Le 20 janvier 1942, Reinhard Heydrich, chef de la sécurité du Reich, récemment promu vice-gouverneur de Bohême-Moravie, reçoit dans une villa majestueuse à proximité de Berlin une quinzaine de dignitaires du régime afin de leur exposer sa « solution finale » pour éliminer l’ensemble des Juifs d’Europe. Dans ce cadre paisible et reculé du lac de Wannsee, lieu de villégiature prisé des Berlinois, les débats vont se poursuivre deux heures durant, scellant le sort de onze millions d’individus…
Fondé sur le procès-verbal d’Adolf Eichmann présent ce jour-là, La Conférence (Die Wannseekonferenz, en version originale), réalisé par Matti Geschonneck, nous propose une reconstitution à la fois exhaustive et glaçante de cette matinée du 20 janvier 1942.
Ignorant jusqu’à l’arrivée de Heydrich la raison de leur invitation, les hauts dignitaires nazis découvrent, imperturbables, le projet d’holocauste et ses modalités d’exécution. Un programme décidé en haut lieu, rationalisé froidement, chiffré et élaboré dans ses moindres détails, sur lequel, en vérité, il n’est aucunement question de revenir, les « débats » n’ayant pour objectif que d’amender les choses à la marge. Pour autant, si la plupart des bureaucrates autour de la table semblent pris de cours, ceux-là ne feignent pas leur enthousiasme devant les annonces de Heydrich. Les rares à émettre des réserves le font pour des raisons purement financières, par juridisme imbécile ou bien par commisération à l’égard de ces jeunes soldats allemands qui auront à effectuer les basses besognes et risquent d’en sortir traumatisés…

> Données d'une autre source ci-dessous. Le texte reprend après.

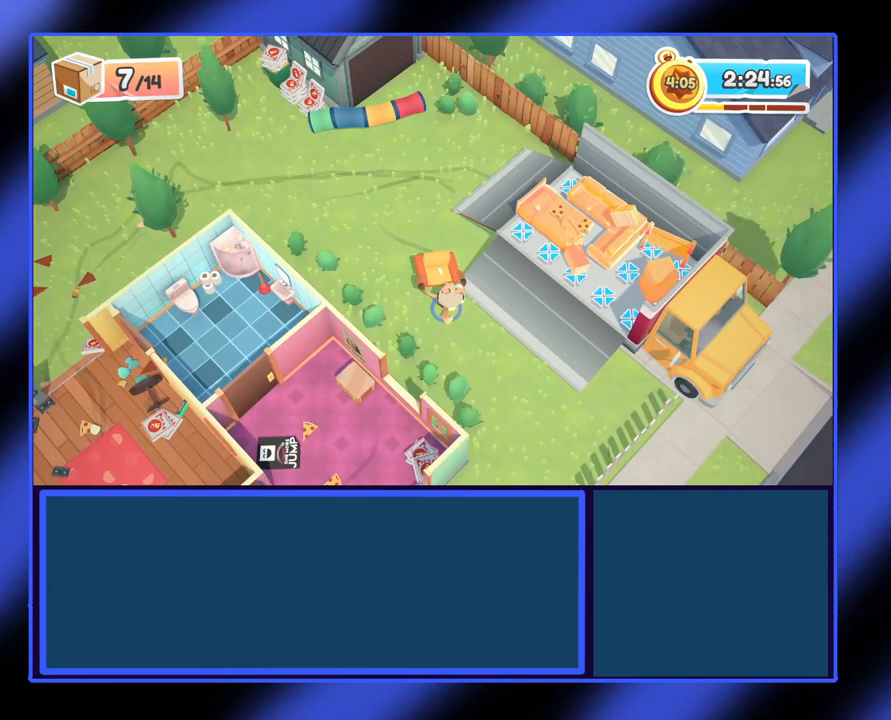
{"buttons": ["R2"], "left_stick": "right", "events": []}
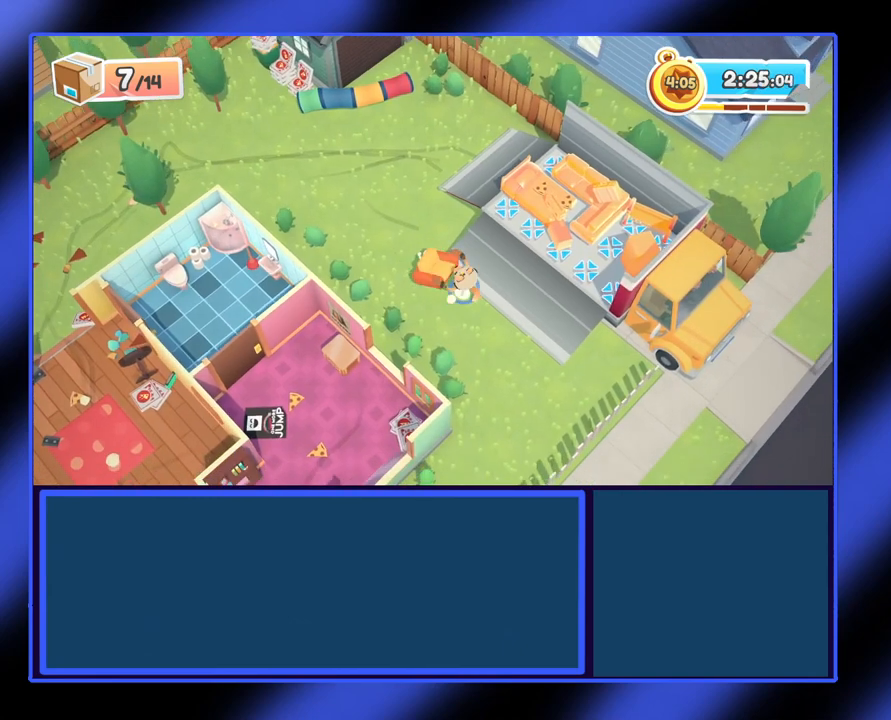
{"buttons": ["R2"], "left_stick": "right", "events": []}
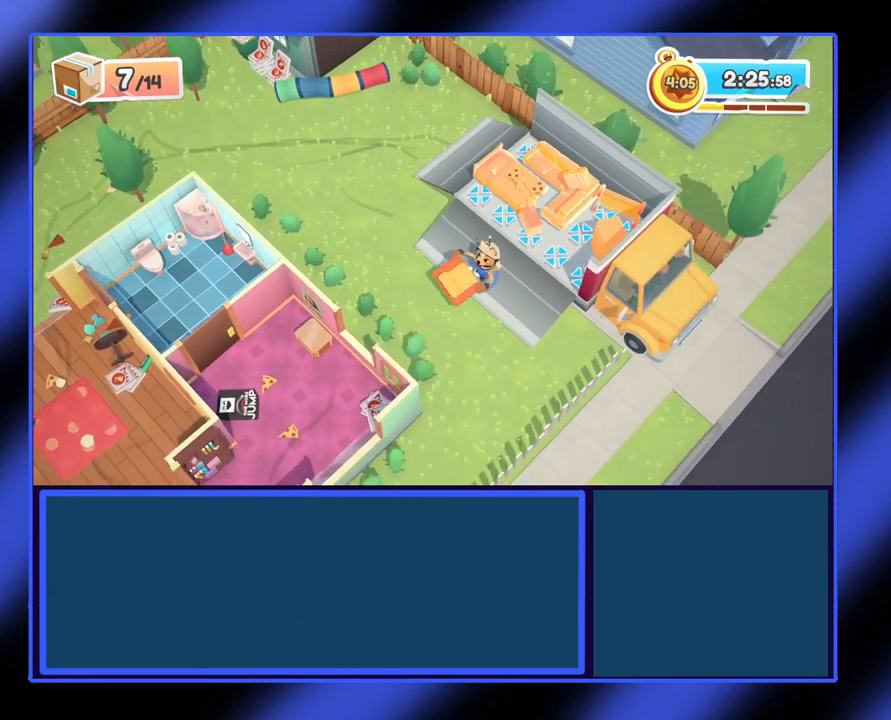
{"buttons": ["R2"], "left_stick": "up-right", "events": [[300, "left_stick", "up-right"]]}
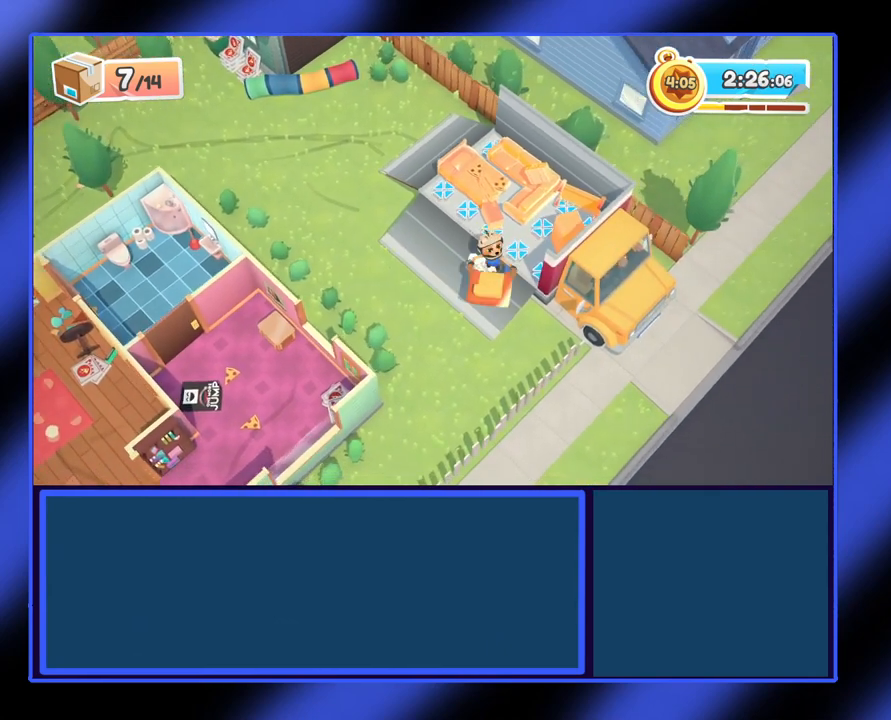
{"buttons": ["R2"], "left_stick": "up", "events": [[67, "left_stick", "up"]]}
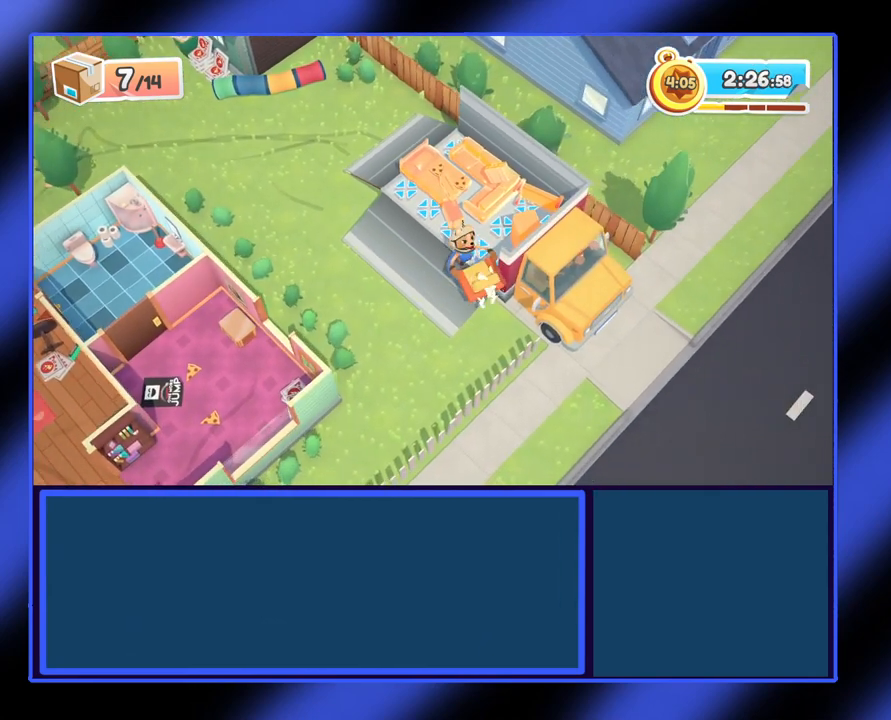
{"buttons": ["R2"], "left_stick": "up", "events": []}
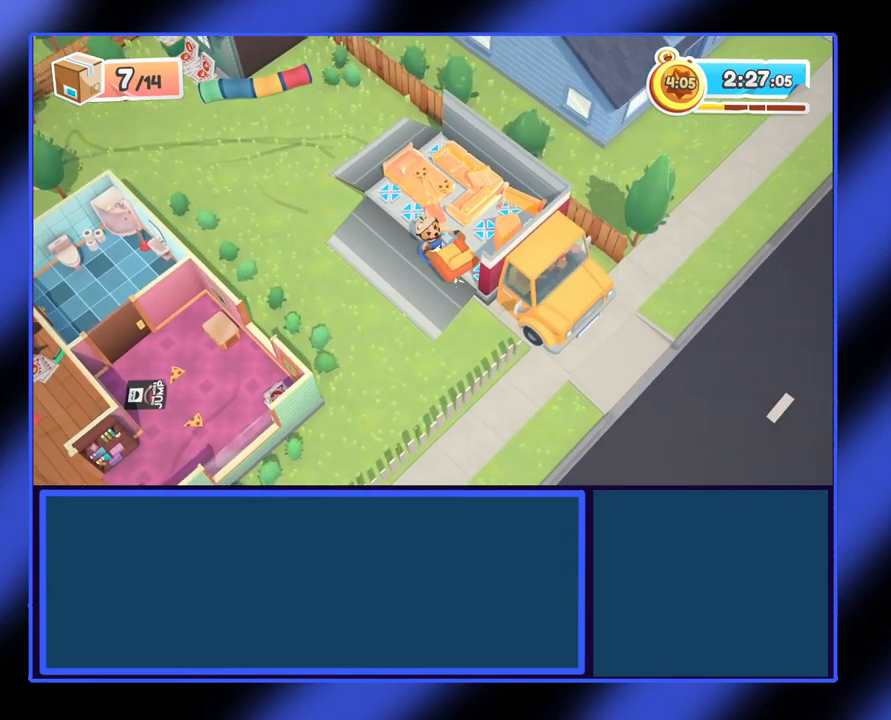
{"buttons": ["R2"], "left_stick": "right", "events": [[33, "left_stick", "up-right"], [200, "left_stick", "right"]]}
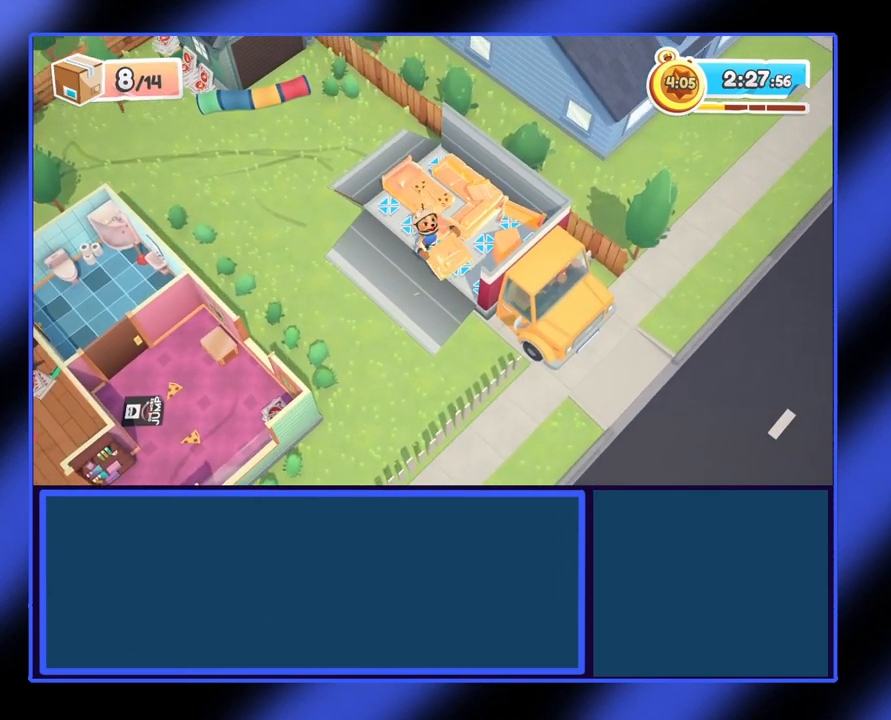
{"buttons": ["A"], "left_stick": "left", "events": [[33, "R2", "up"], [100, "left_stick", "up-left"], [233, "left_stick", "left"], [367, "A", "down"]]}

Lorsque les plus zélés de l’assistance en viennent à statuer sur le sort des demi-Juifs et quart-Juifs, dont il faut stopper net la reproduction, le juriste et secrétaire d’État au ministère de l’Intérieur, Wilhelm Stuckart, sans doute pris de scrupules, préconise, en « bon prince », la castration chimique, l’estimant plus humaine (!) que la mort. C’est dire qu’aucune voix réellement dissonante ne s’est fait entendre, ce jour-là, et que rien ni personne n’aurait pu s’opposer à cette tragédie…
En respectant une unité de lieu et de temps comme au théâtre, le film de Geschonneck a cela de fascinant qu’il nous donne l’illusion, à tout moment, d’assister en temps réel à des échanges qui pesèrent sur le cours de l’Histoire. Le cinéaste, compte tenu du sujet, opte judicieusement pour une mise en scène épurée, démontre par là un souci de pudeur et évite soigneusement les pièges de la caricature. Seulement, à limiter le filmage à une succession de champs/contrechamps sur une quinzaine de personnages assis autour d’une table, Matti Geschonneck ne nous aide pas à digérer la teneur et la lourdeur des propos dont nous sommes rendus témoins – mais c’est sans doute à dessein.